Other people’s opinions are no longer a concern. If passersby, friends, and even family, have a problem with how our unicorn chooses to dress, then that’s their issue, not ours and certainly not his. However, I do have one huge concern, and that is the way gender boundaries are still seen as such a big deal.

There have been small improvements; Amazon removed gender pronouns in the marketing of their toys, as did Target. Apparently people were concerned they wouldn’t know what to buy for their son/niece/grandson, not realizing you could actually ask the child what they like.

There is currently a post going viral about a dad letting his son dress as Elsa for Halloween. Yes, that’s a cool dad but really, this shouldn’t be anything out of the ordinary. It shouldn’t be an issue if your son wants to dress as a princess anymore than if your daughter wants to dress as Batman. They are kids!
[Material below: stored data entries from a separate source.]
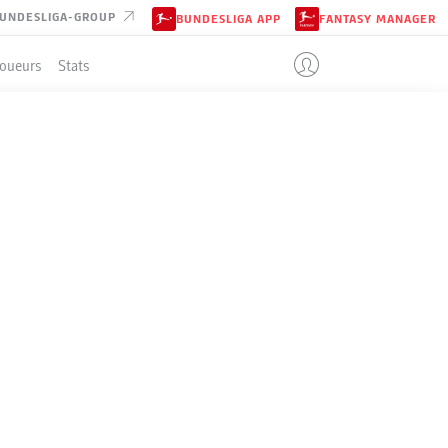
UNDESLIGA-GROUP
BUNDESLIGA APP
FANTASY MANAGER
Joueurs
Stats
ENT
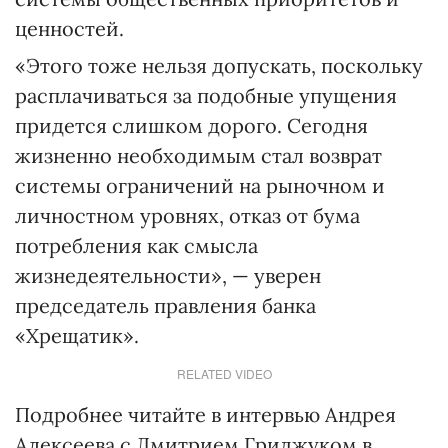
ценностей.
«Этого тоже нельзя допускать, поскольку
расплачиваться за подобные упущения
придется слишком дорого. Сегодня
жизненно необходимым стал возврат
системы ограничений на рыночном и
личностном уровнях, отказ от бума
потребления как смысла
жизнедеятельности», — уверен
председатель правления банка
«Хрещатик».
RELATED VIDEO
Подробнее читайте в интервью Андрея
Алексеева с Дмитрием Гриджуком в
They have vivid, wild imaginations that we as parents need to nurture and help grow.

At no point should any child, regardless of gender, be told that something is not for them because of their sex. If your son wants his nails painted, let him. If your daughter loves science, praise her, encourage her and never, ever remark that it’s not usually a girl’s subject (happened to my daughter; not nice). Don’t make a big deal out of these things. “Oh look at me, letting my son wear a dress, aren’t I amazing?” Not really, no. You’re just a decent human being. Shop the girls and the boys sections for your kids with no thought as to how society will perceive them and in turn, your kids will be happier, feel free to express their likes, dislikes, thoughts and emotions and let me tell you, they’ll adore you for it too.